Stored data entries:

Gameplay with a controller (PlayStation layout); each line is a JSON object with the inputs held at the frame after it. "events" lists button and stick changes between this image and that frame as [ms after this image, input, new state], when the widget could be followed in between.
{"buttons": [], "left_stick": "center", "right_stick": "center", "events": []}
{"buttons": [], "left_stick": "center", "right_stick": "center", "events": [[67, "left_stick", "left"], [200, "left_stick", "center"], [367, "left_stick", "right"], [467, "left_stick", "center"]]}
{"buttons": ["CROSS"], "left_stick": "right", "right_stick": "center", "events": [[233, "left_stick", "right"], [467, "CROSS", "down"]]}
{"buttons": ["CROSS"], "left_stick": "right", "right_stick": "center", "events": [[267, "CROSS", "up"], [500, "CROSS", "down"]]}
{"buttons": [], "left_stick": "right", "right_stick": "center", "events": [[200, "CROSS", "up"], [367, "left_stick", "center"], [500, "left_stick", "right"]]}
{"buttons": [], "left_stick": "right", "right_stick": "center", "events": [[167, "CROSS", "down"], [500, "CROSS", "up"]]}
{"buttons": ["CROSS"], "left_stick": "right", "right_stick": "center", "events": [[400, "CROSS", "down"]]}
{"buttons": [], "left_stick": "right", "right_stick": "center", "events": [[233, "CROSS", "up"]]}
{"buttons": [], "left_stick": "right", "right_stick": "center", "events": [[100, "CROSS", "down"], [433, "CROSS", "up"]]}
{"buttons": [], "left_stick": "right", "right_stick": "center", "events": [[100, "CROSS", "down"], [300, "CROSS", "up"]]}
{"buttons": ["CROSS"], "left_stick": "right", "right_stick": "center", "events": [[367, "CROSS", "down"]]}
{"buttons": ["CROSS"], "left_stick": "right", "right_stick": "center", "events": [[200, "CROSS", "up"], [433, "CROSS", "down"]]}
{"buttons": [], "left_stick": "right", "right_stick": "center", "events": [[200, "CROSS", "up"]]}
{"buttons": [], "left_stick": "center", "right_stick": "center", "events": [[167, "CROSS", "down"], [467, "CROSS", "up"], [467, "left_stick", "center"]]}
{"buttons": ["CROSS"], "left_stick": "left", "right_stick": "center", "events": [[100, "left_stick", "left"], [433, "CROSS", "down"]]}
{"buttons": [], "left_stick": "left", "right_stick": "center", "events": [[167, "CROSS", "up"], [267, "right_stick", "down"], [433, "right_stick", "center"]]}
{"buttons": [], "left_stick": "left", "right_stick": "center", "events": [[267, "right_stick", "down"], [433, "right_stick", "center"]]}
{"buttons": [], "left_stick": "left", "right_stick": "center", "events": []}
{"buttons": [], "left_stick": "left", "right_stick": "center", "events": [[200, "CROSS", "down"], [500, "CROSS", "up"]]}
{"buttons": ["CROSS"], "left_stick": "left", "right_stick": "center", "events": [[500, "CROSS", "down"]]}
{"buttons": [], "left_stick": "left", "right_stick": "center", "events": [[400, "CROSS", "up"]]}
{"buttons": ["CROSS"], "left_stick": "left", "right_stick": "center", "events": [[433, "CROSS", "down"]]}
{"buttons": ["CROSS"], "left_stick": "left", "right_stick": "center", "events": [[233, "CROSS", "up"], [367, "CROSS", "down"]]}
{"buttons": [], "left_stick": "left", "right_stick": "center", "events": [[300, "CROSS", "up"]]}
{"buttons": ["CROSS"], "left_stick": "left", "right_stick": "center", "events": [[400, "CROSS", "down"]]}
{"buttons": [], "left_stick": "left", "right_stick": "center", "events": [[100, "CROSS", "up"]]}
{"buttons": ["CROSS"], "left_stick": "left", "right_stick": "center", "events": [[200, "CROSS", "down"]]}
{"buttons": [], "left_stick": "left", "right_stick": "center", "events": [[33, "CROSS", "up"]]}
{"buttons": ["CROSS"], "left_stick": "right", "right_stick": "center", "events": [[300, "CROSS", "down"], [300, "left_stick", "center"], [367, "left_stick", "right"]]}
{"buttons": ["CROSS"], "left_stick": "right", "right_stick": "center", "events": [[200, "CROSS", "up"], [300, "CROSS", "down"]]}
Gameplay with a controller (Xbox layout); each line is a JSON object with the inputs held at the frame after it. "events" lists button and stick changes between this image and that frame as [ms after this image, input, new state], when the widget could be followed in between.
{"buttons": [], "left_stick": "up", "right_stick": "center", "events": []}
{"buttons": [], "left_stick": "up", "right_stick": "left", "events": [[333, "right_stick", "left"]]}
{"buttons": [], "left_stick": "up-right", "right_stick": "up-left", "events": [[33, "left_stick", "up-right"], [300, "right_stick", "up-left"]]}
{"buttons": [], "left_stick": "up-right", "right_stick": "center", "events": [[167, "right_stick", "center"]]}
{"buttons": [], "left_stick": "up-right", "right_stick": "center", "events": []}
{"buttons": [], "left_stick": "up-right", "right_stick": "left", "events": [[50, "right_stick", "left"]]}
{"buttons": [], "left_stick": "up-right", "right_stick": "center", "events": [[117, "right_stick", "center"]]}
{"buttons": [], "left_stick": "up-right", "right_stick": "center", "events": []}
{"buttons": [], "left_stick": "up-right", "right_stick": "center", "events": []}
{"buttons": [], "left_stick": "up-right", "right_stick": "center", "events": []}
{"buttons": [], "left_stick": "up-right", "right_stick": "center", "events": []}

◆ **WHAT YOU NEED TO DO**:
Please copy each line of the records above in which the word "Gameplay" can be found.

◆ **RESPONSE**:
Gameplay with a controller (PlayStation layout); each line is a JSON object with the inputs held at the frame after it. "events" lists button and stick changes between this image and that frame as [ms after this image, input, new state], when the widget could be followed in between.
Gameplay with a controller (Xbox layout); each line is a JSON object with the inputs held at the frame after it. "events" lists button and stick changes between this image and that frame as [ms after this image, input, new state], when the widget could be followed in between.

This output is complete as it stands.